=== Consigne ===
Recopiez fidèlement le passage de l'interpellation sur l'écart salarial, depuis « M. Gaëtan Van » jusqu'à « davantage les femmes. » inclus.

--- Texte fourni ---

Interpellation de Monsieur Gaëtan VAN Goidsenhoven, Député, adressée à Mme Bianca Debaets, Secrétaire d’Etat à la Région de Bruxelles-Capitale, chargée de la Coopération au développement, de la Sécurité routière, de l’Informatique régionale et communale, de la Transition numérique, de l’Egalité des chances et du Bien-être animal,
Concernant « les mesures prises par la Région en vue de lutter contre l’écart salarial entre les femmes et les hommes à Bruxelles ».
M. Gaëtan Van Goidsenhoven.- La question de l’égalité sur le marché du travail n’est pas neuve. À l’analyse de terrain, les femmes semblent, encore aujourd’hui, désavantagées tant pour l’accès à l’emploi que pour le salaire et la pension. Ces inégalités ont pour conséquence, entre autres, que la pauvreté touche davantage les femmes.
J’ai cependant pu relever qu’une évolution positive semblait se dessiner. Je me réfère ici au rapport 2012 sur l’écart salarial rédigé par l’Institut pour l’égalité des femmes et des hommes, l’institution publique fédérale belge chargée de promouvoir l’égalité des femmes et des hommes et de combattre toute forme de discrimination et d’inégalité fondée sur le sexe.
Toutefois, selon ces experts, dans l’Union européenne, les femmes ont dû travailler en moyenne jusqu’au 2 mars 2012 pour gagner autant que les hommes sur toute l’année 2011, avec des conséquences sur les pensions que j’évoquerai dans un instant.

--- Entrées fournies ---

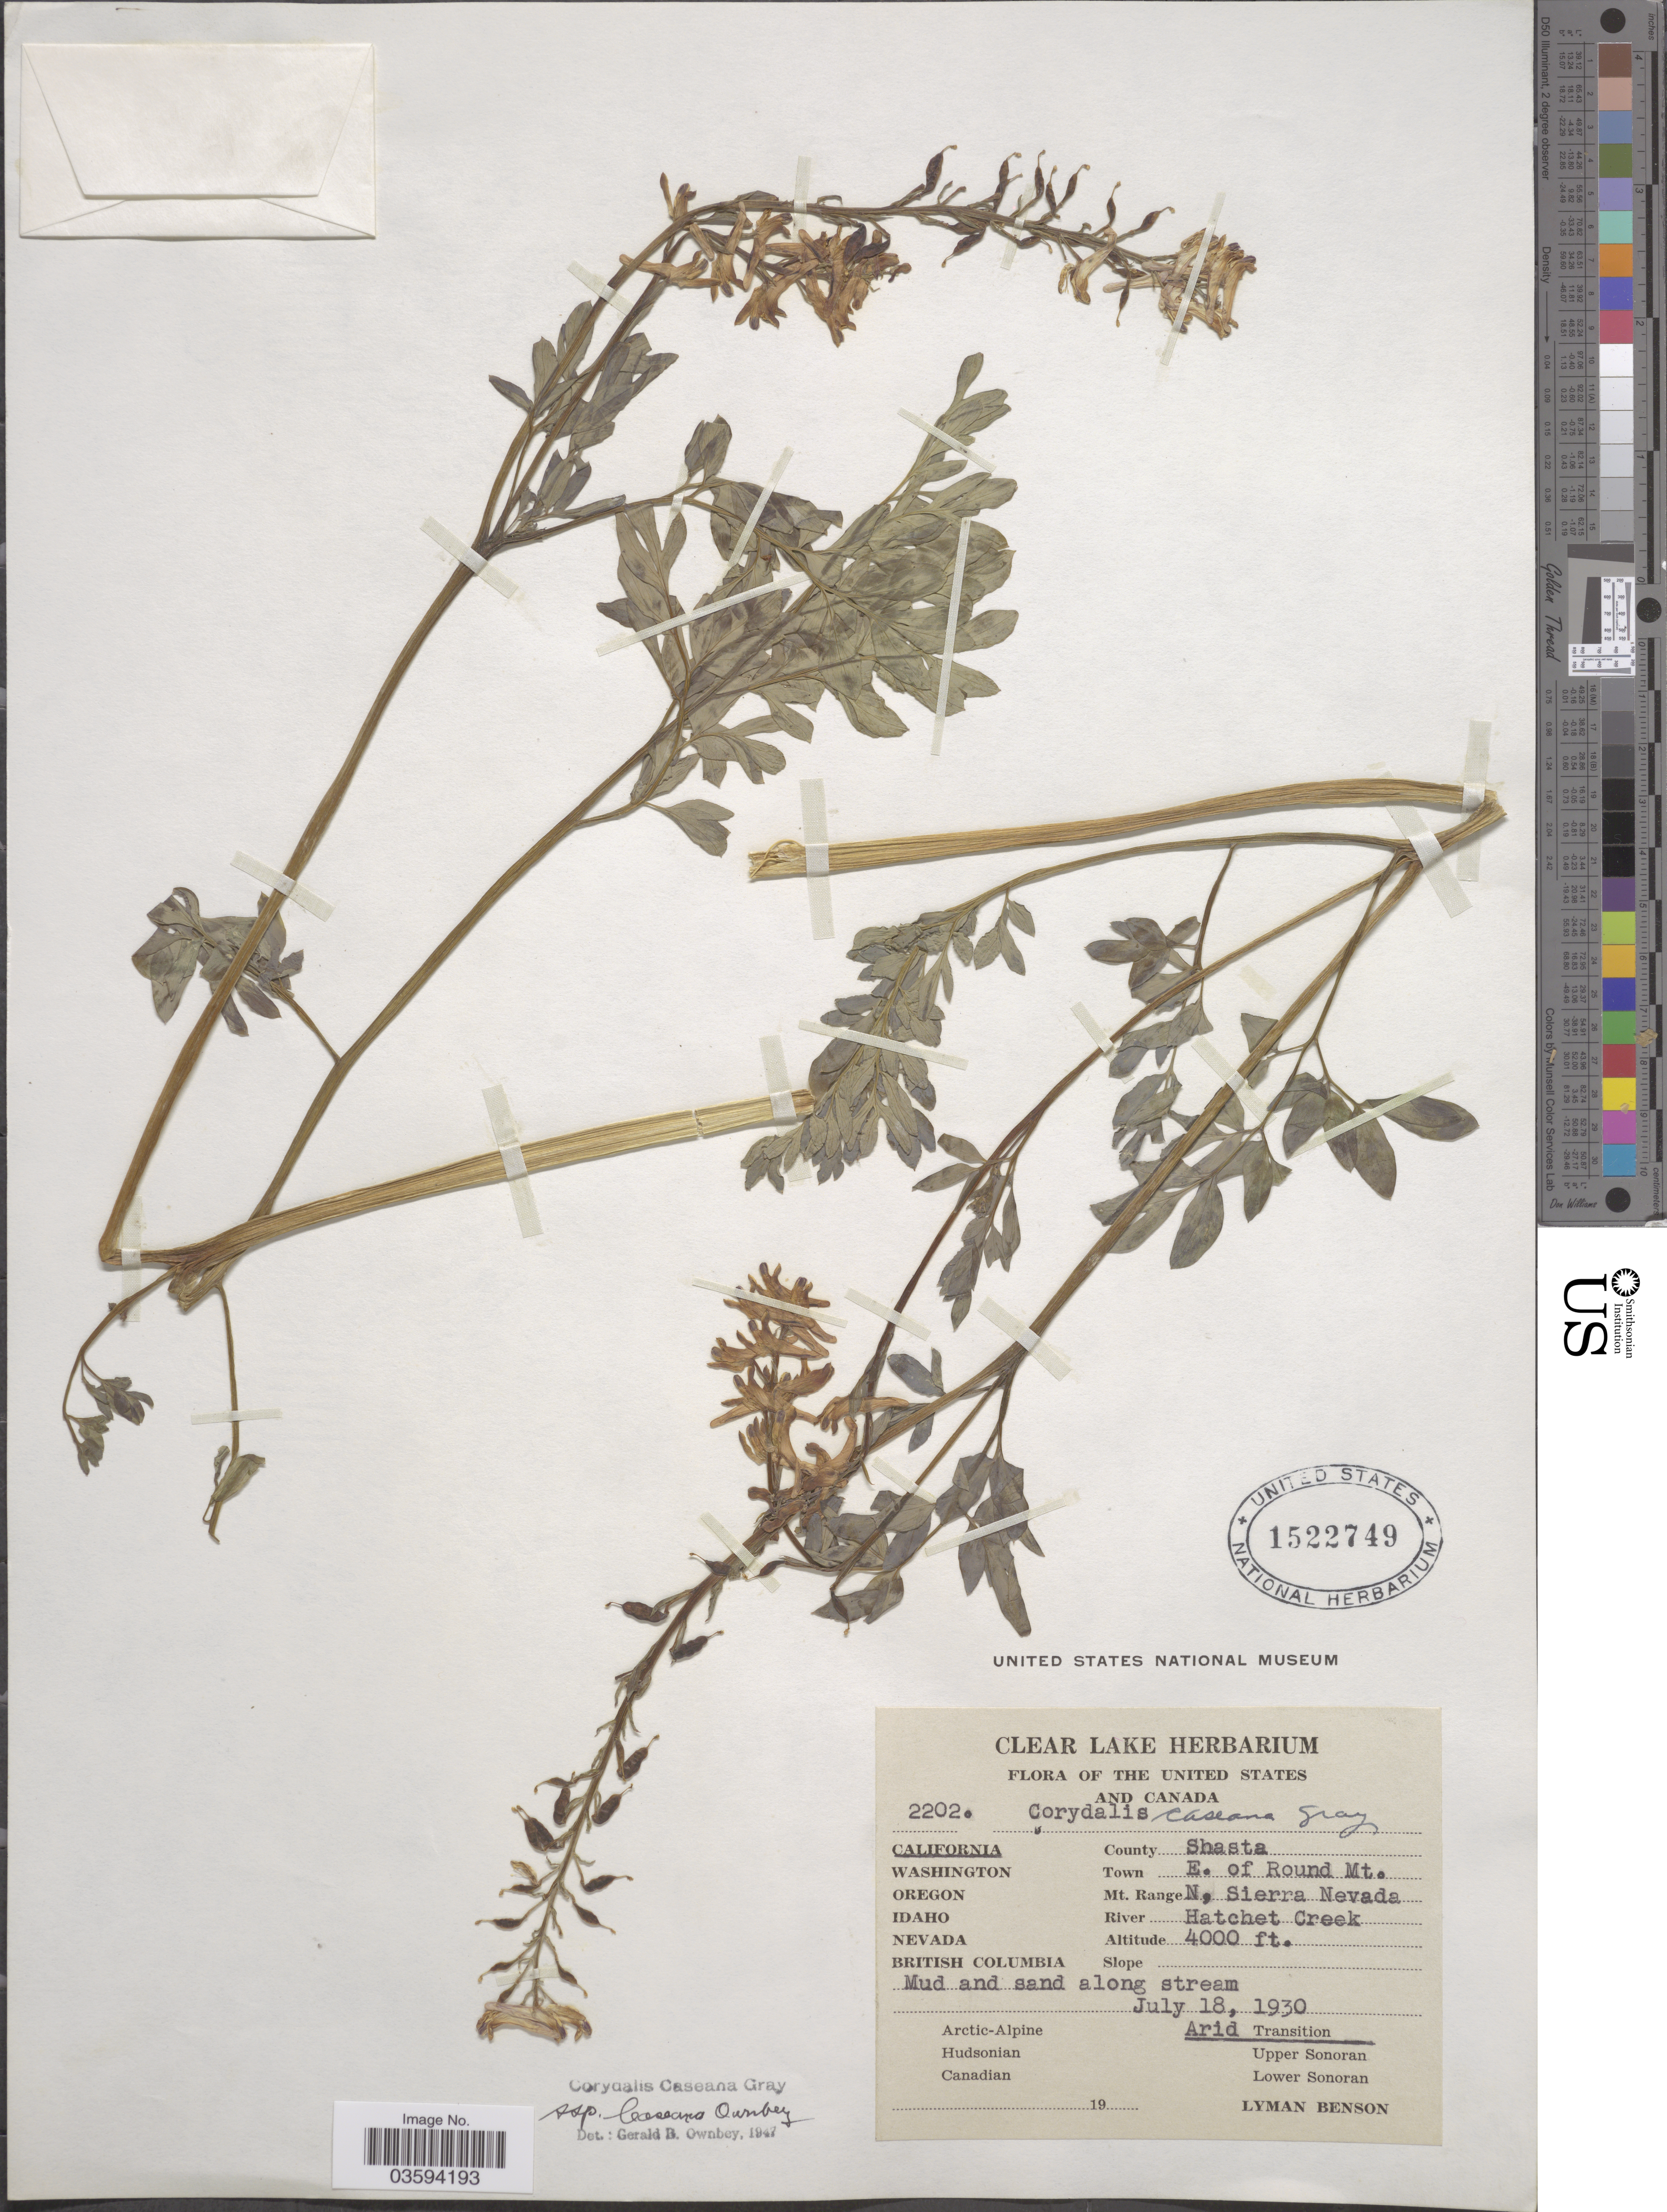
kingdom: Plantae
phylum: Tracheophyta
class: Magnoliopsida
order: Ranunculales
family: Papaveraceae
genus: Corydalis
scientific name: Corydalis caseana subsp. caseana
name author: A. Gray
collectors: L. D. Benson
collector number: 2202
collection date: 1930-07-18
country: United States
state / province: California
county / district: Shasta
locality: County Shasta, Town E. of Round Mt., Mt. Range N, Sierra Nevada. River Hatchet Creek. Arid Transition.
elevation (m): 1219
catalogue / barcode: US 1522749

---

=== Production attendue ===
M. Gaëtan Van Goidsenhoven.- La question de l’égalité sur le marché du travail n’est pas neuve. À l’analyse de terrain, les femmes semblent, encore aujourd’hui, désavantagées tant pour l’accès à l’emploi que pour le salaire et la pension. Ces inégalités ont pour conséquence, entre autres, que la pauvreté touche davantage les femmes.